When I wrote a little routine to implement Mannomatic smoothing, I noticed something really funny. I know that it seems bizarre that there can be humor in smoothing algorithms, but hey, this is the Team. Think about what happens with the Mannomatic smooth: you reflect the series around the final value both horizontally and vertically. Accordingly with a symmetric filter (as these things tend to be), everything cancels out except the final value. The Mannomatic pins the series on the end-point exactly the same as Emanuel’s “incorrect” smoothing.

Well if you take the pinning property a step further and estimate the confidence interval of the trend line, another humorous thing happens.

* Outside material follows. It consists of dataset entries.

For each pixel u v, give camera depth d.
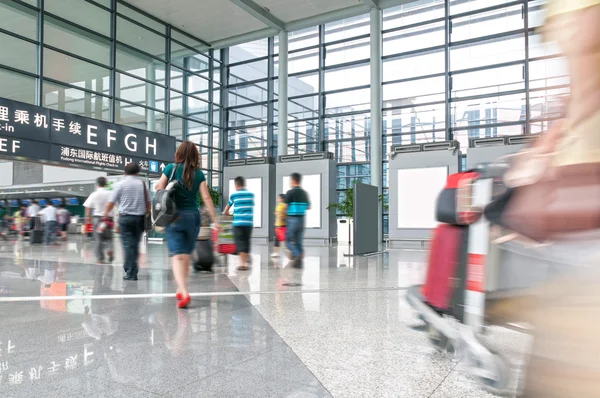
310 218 17.77
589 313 0.60
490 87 19.70
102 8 19.19
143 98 21.00
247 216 7.77
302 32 23.86
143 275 6.80
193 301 4.63
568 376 0.62
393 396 2.18
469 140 14.55
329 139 23.19
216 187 24.95
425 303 2.61
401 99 21.39
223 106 25.59
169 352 2.87
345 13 20.20
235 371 2.52
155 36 21.62
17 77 16.33
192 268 7.77
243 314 4.00
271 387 2.29
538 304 0.70
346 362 2.68
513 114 19.25
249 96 25.12
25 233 19.94
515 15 19.27
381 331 3.39
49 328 3.47
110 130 17.03
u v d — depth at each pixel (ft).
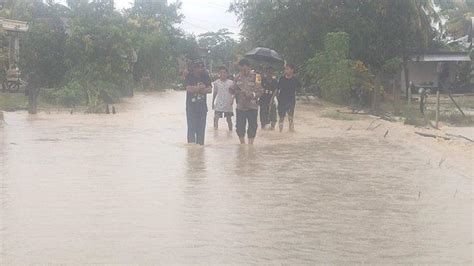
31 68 101.71
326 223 25.80
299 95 115.34
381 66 119.75
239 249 21.90
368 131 62.90
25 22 111.45
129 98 115.24
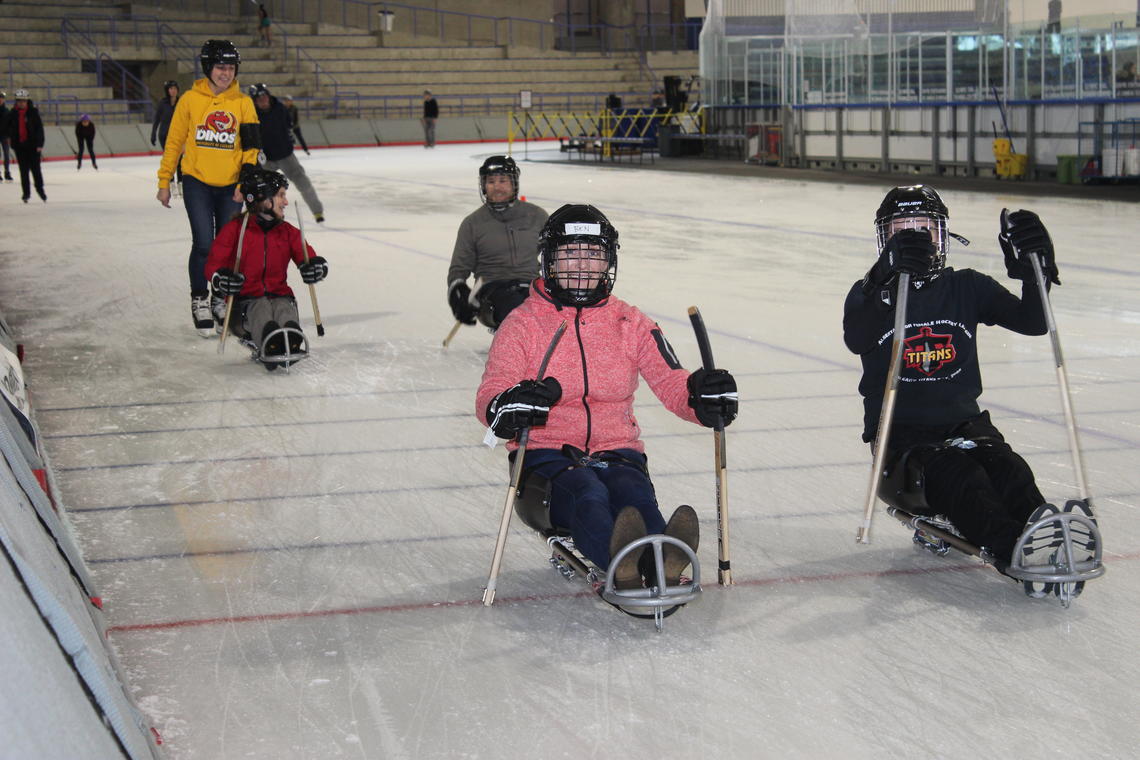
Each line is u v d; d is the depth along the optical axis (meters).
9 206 18.92
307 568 4.10
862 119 24.78
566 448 3.78
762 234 14.02
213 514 4.65
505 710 3.09
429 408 6.26
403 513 4.66
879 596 3.81
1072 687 3.18
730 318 8.64
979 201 17.45
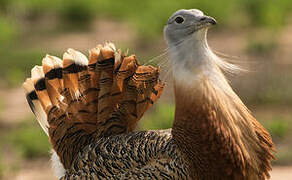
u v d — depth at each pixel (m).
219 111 8.31
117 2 31.66
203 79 8.37
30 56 24.61
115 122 9.98
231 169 8.38
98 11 31.41
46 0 31.70
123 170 9.01
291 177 13.13
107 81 9.74
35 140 16.19
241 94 19.19
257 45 23.73
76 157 9.88
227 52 23.88
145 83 9.80
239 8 28.84
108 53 9.63
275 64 21.72
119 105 9.94
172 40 8.69
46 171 14.95
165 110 16.78
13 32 27.44
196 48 8.47
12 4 31.53
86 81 9.81
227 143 8.30
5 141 16.77
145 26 26.39
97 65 9.66
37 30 29.30
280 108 18.34
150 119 16.83
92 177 9.28
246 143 8.45
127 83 9.84
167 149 8.75
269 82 19.80
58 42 27.20
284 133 16.23
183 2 27.97
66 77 9.96
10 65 23.92
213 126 8.30
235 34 26.72
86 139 10.03
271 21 27.09
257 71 20.88
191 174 8.57
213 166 8.42
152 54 24.30
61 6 30.92
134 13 30.16
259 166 8.62
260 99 18.84
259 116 17.81
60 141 10.20
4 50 25.50
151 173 8.68
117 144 9.29
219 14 27.70
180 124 8.56
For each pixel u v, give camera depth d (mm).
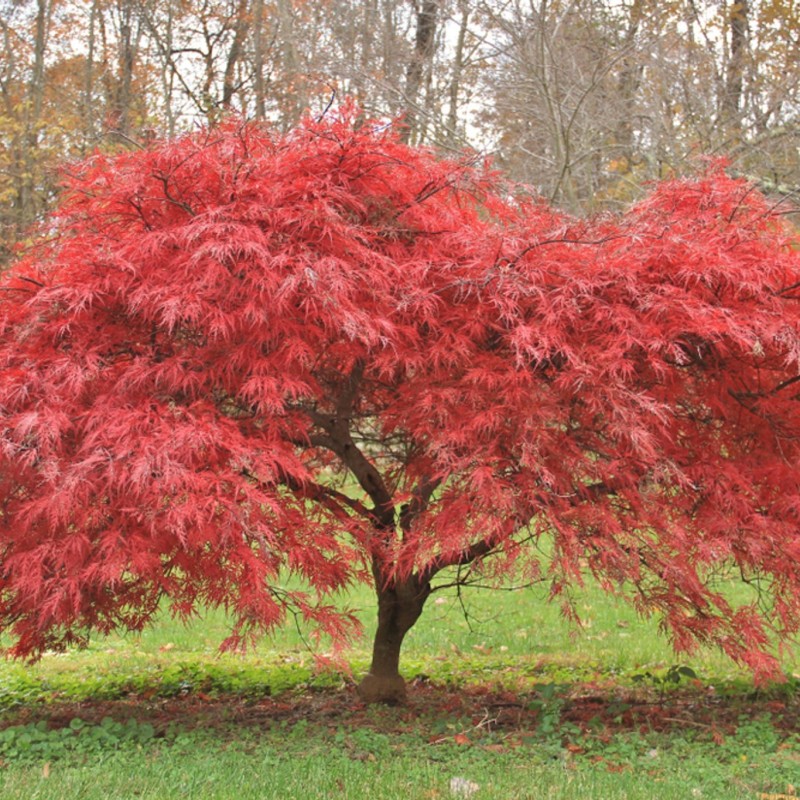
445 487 4797
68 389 4348
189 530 4176
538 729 5406
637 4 13367
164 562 4660
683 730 5473
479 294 4602
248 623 4559
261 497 4062
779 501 4902
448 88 13328
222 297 4449
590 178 12859
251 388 4277
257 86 16625
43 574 4387
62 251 4793
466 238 4844
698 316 4539
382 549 4887
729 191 5203
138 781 4250
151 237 4520
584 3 13125
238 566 4383
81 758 4766
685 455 5066
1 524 4434
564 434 4691
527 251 4848
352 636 4672
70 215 4984
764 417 5133
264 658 8008
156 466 4027
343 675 6918
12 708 6465
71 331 4617
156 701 6621
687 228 5055
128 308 4656
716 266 4656
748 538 4617
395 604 6078
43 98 17016
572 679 7031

The figure below shows the confidence limits of the calculated trends in global temperature from GISS (shown as solid black) and the MRC padding (dashed black lines). The upper and lower trend lines (red) were calculated using MRC padding originating at the limits of the 95% confidence intervals at year 2006. The blue line is the linear regression of the GISS trend from 1975 to 2001.

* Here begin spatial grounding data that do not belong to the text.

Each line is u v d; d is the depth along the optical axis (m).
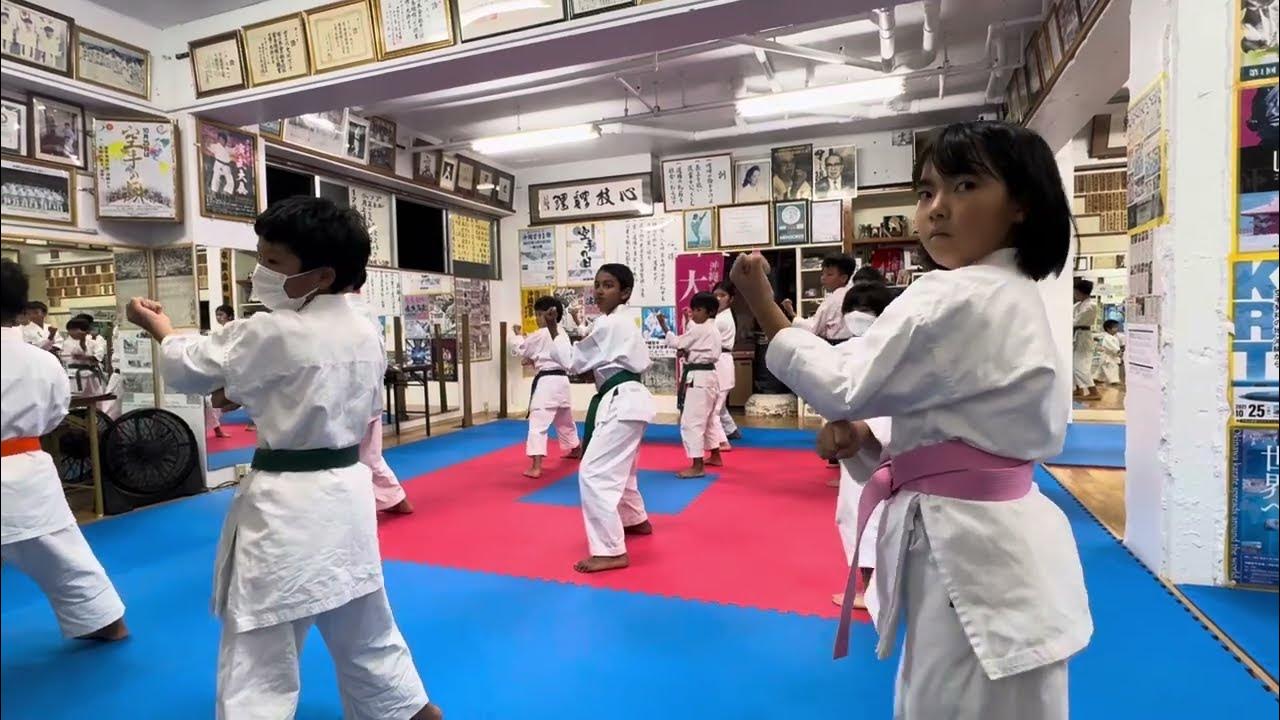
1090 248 8.58
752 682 2.10
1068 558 0.99
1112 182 8.30
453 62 3.75
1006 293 0.94
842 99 5.84
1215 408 2.73
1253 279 2.65
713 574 3.00
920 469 1.00
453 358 8.00
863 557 2.54
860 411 0.98
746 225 7.96
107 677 2.16
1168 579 2.83
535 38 3.51
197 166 4.68
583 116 7.16
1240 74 2.62
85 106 4.40
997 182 0.97
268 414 1.50
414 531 3.74
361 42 3.94
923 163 1.06
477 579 2.98
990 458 0.96
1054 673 0.95
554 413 5.28
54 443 4.33
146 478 4.48
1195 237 2.72
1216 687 2.01
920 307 0.94
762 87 6.52
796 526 3.70
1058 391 0.95
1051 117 5.21
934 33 4.97
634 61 5.77
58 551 2.23
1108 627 2.40
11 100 4.02
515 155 8.42
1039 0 4.90
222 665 1.46
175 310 4.73
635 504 3.53
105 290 4.65
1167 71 2.80
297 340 1.49
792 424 7.40
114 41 4.36
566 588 2.87
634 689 2.07
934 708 0.98
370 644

Figure: Confidence intervals of a smooth spline trend line with ‘minimum roughness criterion’ padding of endpoints.

With MRC confidence limits of the trend expand to the width of a single value, rather than a mean value (Solid red lines). This is considerably greater than the uncertainty of a trend line (dashed red line). The only effect of the MRC is to replace a narrow confidence interval of a trend line, with a large confidence interval of a single point!

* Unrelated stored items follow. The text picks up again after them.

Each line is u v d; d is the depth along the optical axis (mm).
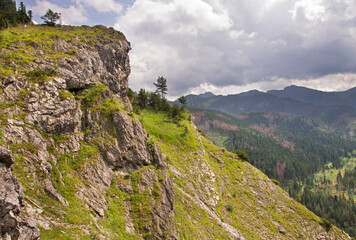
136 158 46469
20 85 37812
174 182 65375
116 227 32875
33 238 19047
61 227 24281
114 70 72125
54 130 38219
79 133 42281
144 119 100562
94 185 36531
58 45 59562
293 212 93250
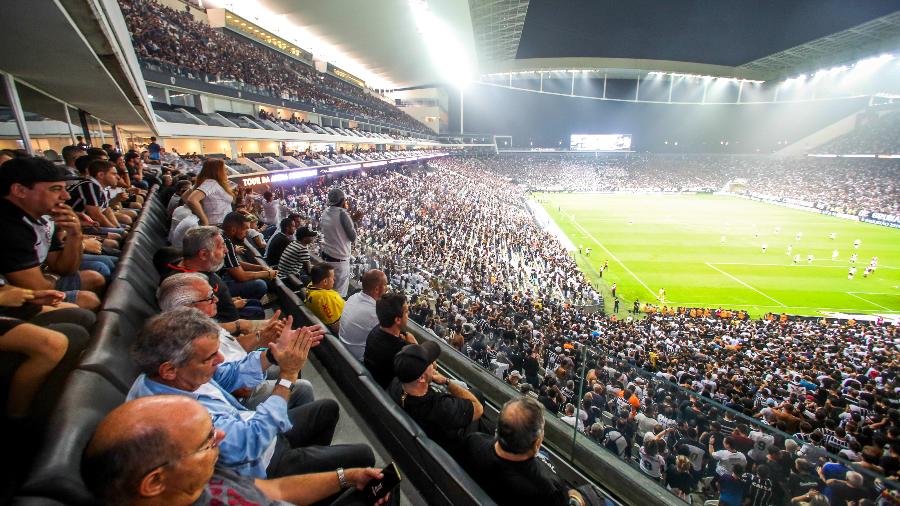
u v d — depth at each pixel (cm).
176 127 2205
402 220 3192
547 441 477
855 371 1398
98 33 595
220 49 3519
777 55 8206
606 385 437
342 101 5697
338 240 616
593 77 10119
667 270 3155
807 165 8469
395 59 6644
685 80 10100
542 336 1081
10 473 184
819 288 2788
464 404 320
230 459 215
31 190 281
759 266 3253
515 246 3294
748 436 353
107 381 218
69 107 1178
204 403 228
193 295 302
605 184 8681
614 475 410
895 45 6975
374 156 4988
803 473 323
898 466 738
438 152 8850
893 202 5619
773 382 1228
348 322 439
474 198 5359
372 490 241
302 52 6044
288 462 265
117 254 479
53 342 200
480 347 794
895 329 2044
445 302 1053
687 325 1995
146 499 143
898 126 7850
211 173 617
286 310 561
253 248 795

Why would you want to do this? If you want to emphasize the direction the final point is going in, then MRC provides a strong bias on the trend, but you would only get away with it if you don’t present the full uncertainty. So it would be useful for fraudulent statistical modeling, but such practices are bordering on academic fraud.

To be fair Mann 2004 cautions against the application MRC because it is sensitive to outliers, suggests careful evaluation of goodness of fit, providing a pathological example of MRC padding from climate science. However in general, ad hoc methodologies such as MRC should be avoided, uncertainty limits and formal tests of significance should be performed to support claims.


[1]Stefan Rahmstorf, Anny Cazenave, John A. Church, James E. Hansen,
Ralph F. Keeling, David E. Parker, and Richard C. J. Somerville. Recent
Climate Observations Compared to Projections.
Science, 316(5825):709–,

[2] A. Grinsted Moore, J.C. and S. Jevrejeva. New tools for analyzing time series relationships and trends. Eos, 86(24), 1995.

[3] M. E. Mann. On smoothing potentially non-stationary climate time series.
Geophys. Res. Lett., 31:L07214, doi:10.1029/2004GL019569 2004.